» EXERCISE PASSAGE:
The Kaniq 33 is a lightweight, 33-liter day pack with a full suite of features for ski alpinism or just plain backcountry skiing. Solidly built and snow and water resistant, with some well-thought-out lightweight fittings to keep weight down, but doesn’t ride well when full and not everything functions optimally.


  • Solid materials and construction
  • Lightweight
  • Reliable A-frame and diagonal ski carry
  • Roll top inner closure
  • Smart ice axe and crampon attachment systems
  • Removable and adjustable external attachments


  • Zipper main compartment closure limits expansion
  • I'd prefer an external rather than internal shovel/probe pocket
  • Shovel/probe pocket Velcro closure rips open during routine handling
  • Unreliable helmet net
  • Back panel rounds out and can roll on back when pack is full
  • Shoulder and sternum straps loosen under movement
  • Should come with a second back strap for snowboard carry

As the days get longer in Norway, the summits start calling. They come in many shapes and sizes: everything from broad, avalanche-safe slopes that are still steep enough to cut powder turns to steep, exposed couloirs that are best skied only in stable spring snow, sometimes with summits that require exposed scrambling or roped climbing to reach the top.

Skiers here need to be ready for full-on midwinter blizzards, bluebird corn-harvest days extending into midsummer, and everything in between. The Mountain Equipment (ME) Kaniq is designed specifically to fit the needs of backcountry skiers, with a shovel pocket, helmet net, and ski carry options added to the well-tested features ME’s line of tough, lightweight climbing packs.

 Materials, Construction, and Weight


The main body of the pack is made of ME's double ripstop, TPU coated PACT 300 fabric, with the roll top, top pocket, and partitions made of the somewhat lighter PACT 100. The fabric and the coating both seem quite tough, but time will tell how well they hold up. The seams on the roll top and pack interior are not taped, but the internal seams of the main compartment are closed and reinforced with bias tape. Although I haven't taken it out in the rain, between the roll top and the tough TPU coating, I think it should live up to ME's claim that the pack is "highly weather resistant," but in an all-day rain or in soggy snow some water might get in through the seams.

The contoured shoulder straps have a PACT 300 outer with a smooth, stretchy liner against the shoulder and are padded with closed-cell foam, with adjustable shoulder stabilizers and a sternum strap. Compression straps and the lower shoulder straps are made of ca. 1 cm (1/2 in) webbing, while the daisy chains are more like 0.5 cm (1/4 in). The waist belt is ca. 3.5 cm (1.5 in) webbing.


(aluminum t-head, cordlock, and lever-lock quick release fittings)

» DATASET CONTENT:
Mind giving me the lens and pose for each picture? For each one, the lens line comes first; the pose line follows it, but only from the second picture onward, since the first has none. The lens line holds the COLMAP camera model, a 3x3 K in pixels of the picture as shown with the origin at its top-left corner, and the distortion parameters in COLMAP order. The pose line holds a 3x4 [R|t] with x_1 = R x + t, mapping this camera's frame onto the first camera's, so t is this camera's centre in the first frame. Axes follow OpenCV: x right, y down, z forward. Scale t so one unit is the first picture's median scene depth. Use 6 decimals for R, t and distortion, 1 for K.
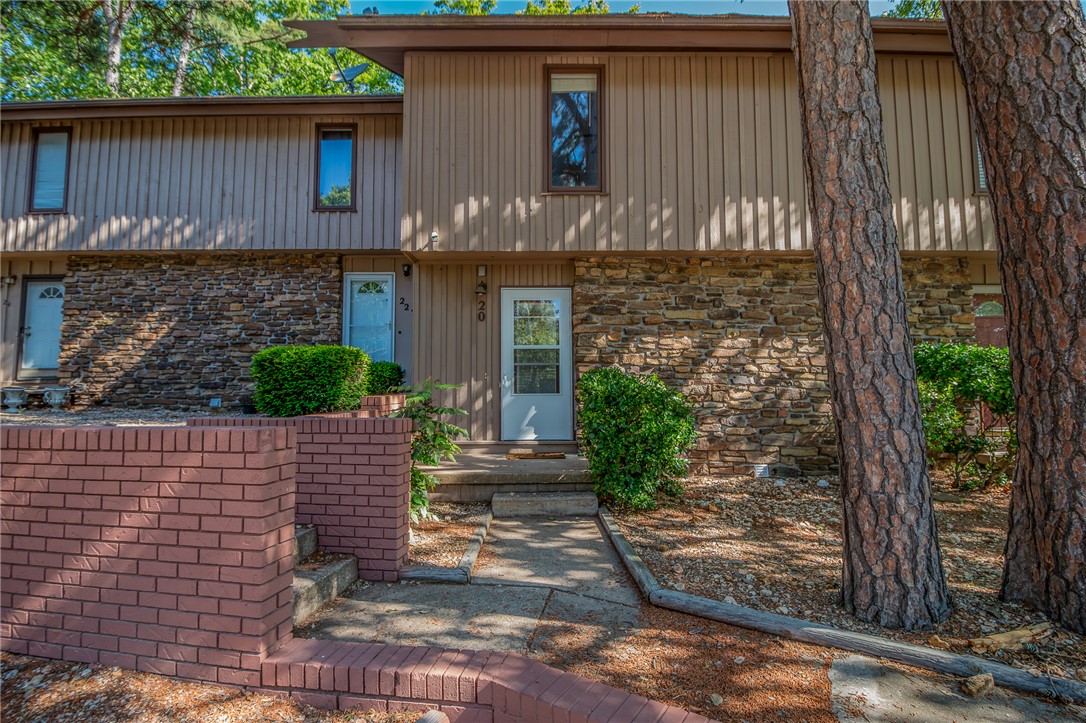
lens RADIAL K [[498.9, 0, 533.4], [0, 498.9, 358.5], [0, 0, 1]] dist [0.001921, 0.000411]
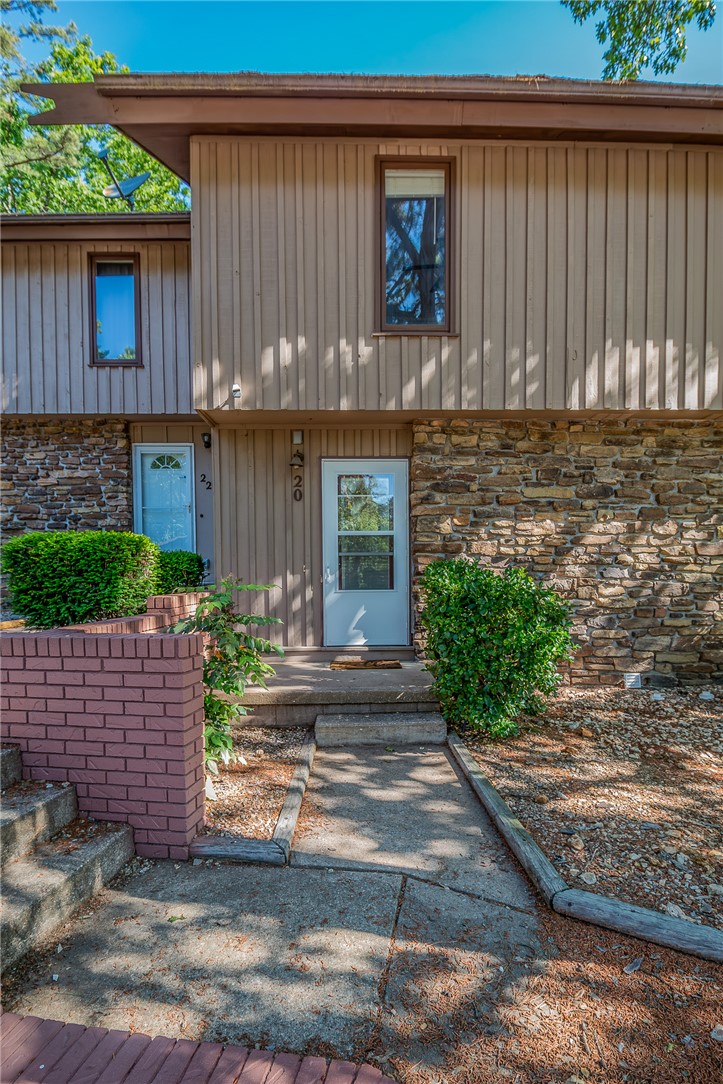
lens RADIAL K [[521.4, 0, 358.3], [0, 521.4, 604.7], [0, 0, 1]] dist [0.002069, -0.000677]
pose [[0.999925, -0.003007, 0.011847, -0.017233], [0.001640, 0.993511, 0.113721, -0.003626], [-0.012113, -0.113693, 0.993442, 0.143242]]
--
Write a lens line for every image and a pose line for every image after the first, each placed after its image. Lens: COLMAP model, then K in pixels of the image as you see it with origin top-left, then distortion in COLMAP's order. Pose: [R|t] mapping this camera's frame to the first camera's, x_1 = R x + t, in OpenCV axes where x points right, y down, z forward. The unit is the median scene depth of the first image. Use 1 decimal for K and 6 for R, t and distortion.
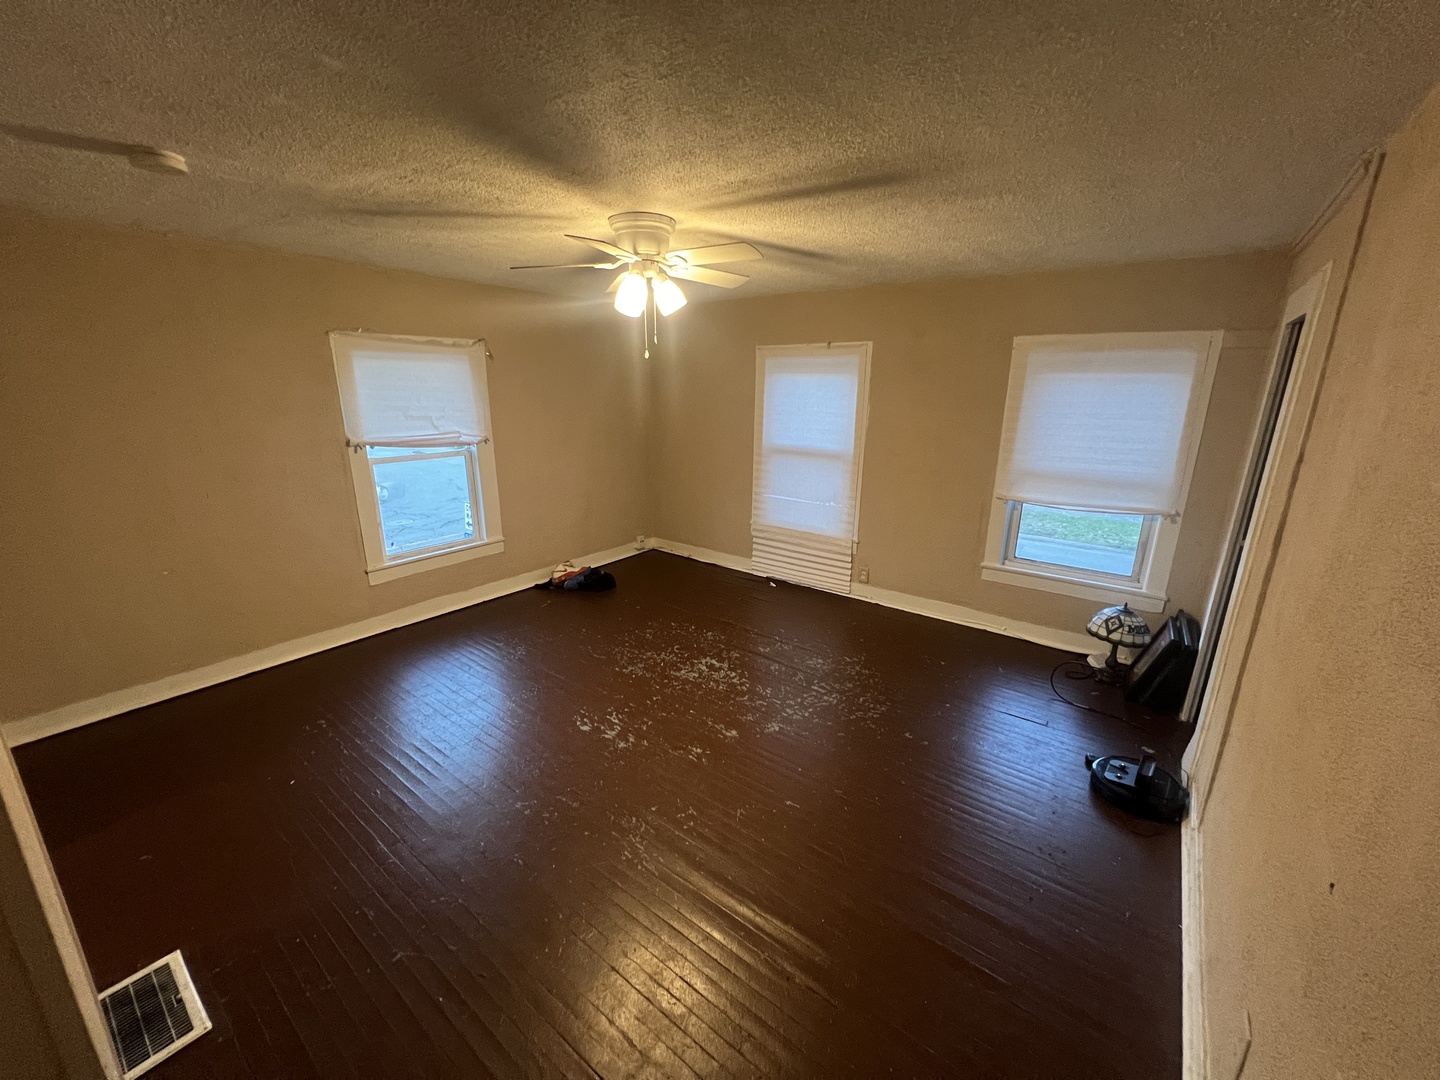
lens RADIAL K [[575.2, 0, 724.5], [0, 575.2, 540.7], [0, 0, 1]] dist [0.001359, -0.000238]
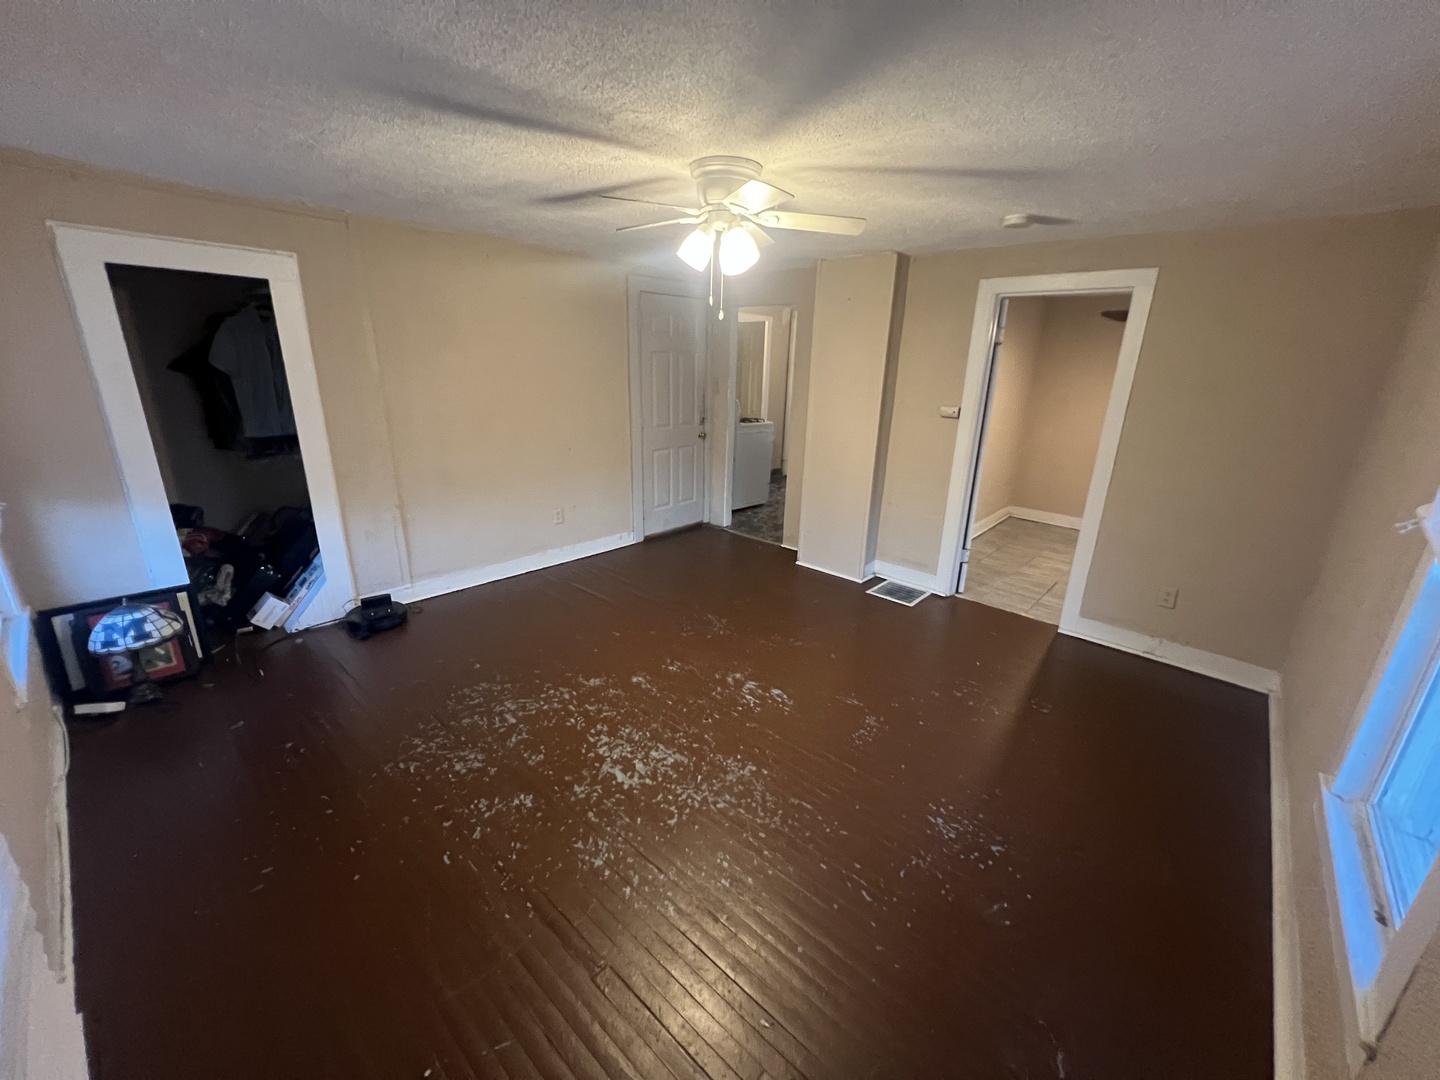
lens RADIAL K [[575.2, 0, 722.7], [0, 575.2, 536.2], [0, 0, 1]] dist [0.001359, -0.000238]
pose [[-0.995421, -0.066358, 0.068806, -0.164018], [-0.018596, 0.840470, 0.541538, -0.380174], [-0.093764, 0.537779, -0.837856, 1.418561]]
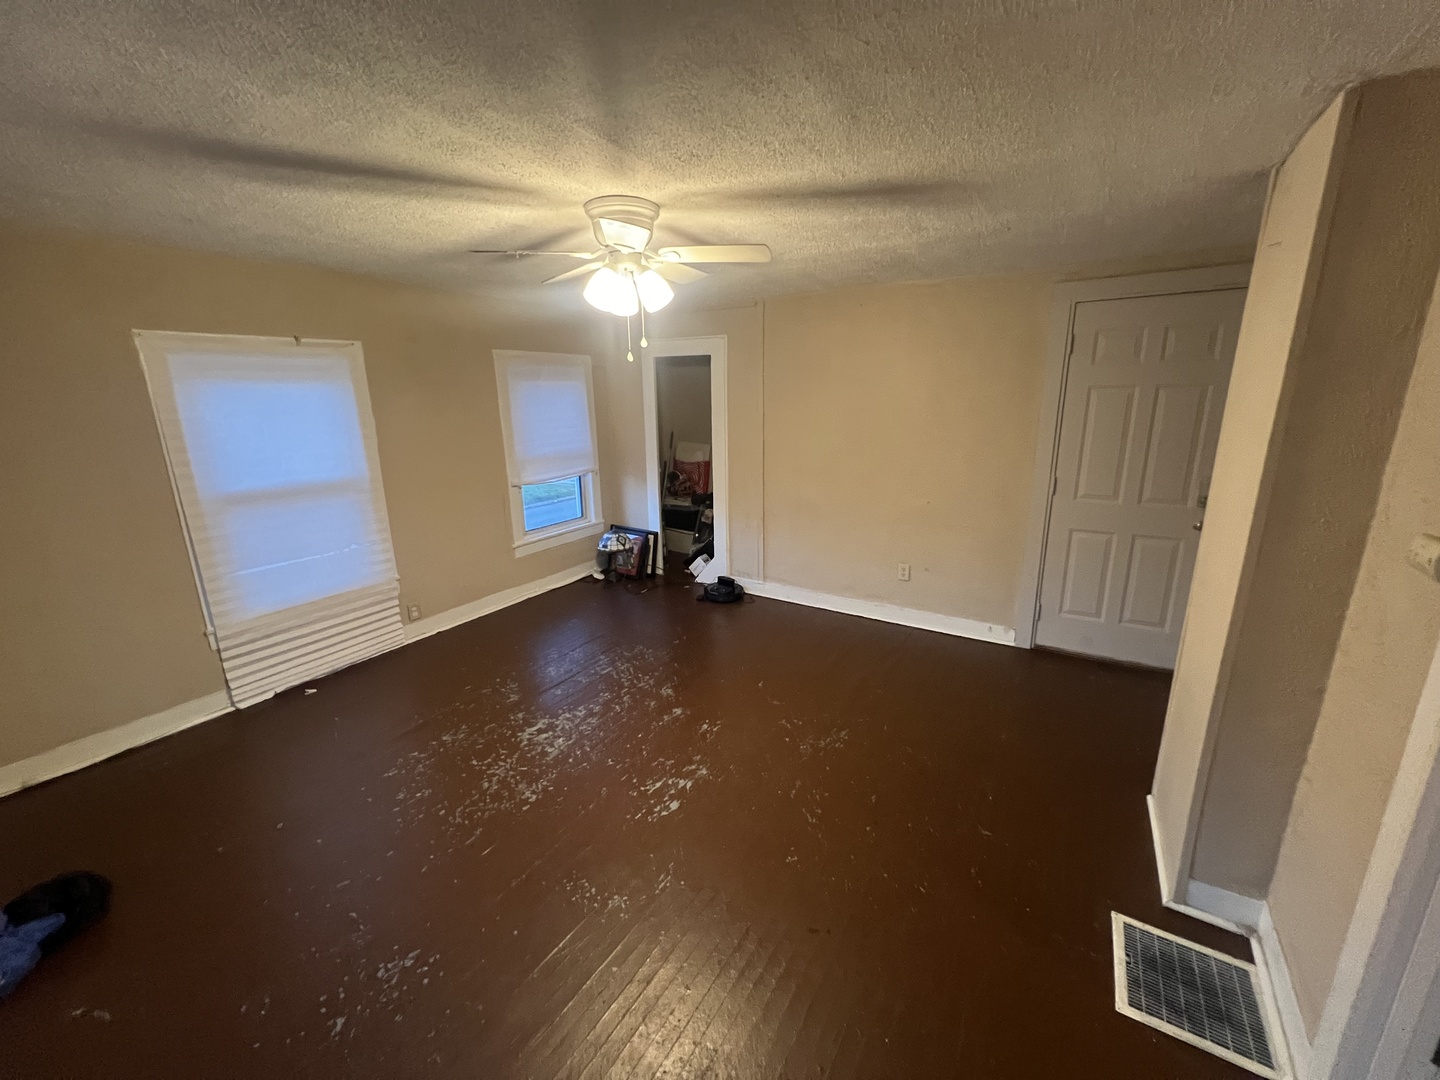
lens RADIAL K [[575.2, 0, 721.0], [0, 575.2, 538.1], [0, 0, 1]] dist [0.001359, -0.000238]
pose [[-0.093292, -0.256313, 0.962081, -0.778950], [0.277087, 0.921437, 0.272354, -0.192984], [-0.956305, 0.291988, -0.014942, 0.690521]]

» WHAT THE TASK ASKS: In the pack review, what fabric is the main body of the Kaniq 33 made of? Please answer in one sentence.

» RESULT OF THE EXERCISE: The main body is made of ME's double ripstop, TPU coated PACT 300 fabric.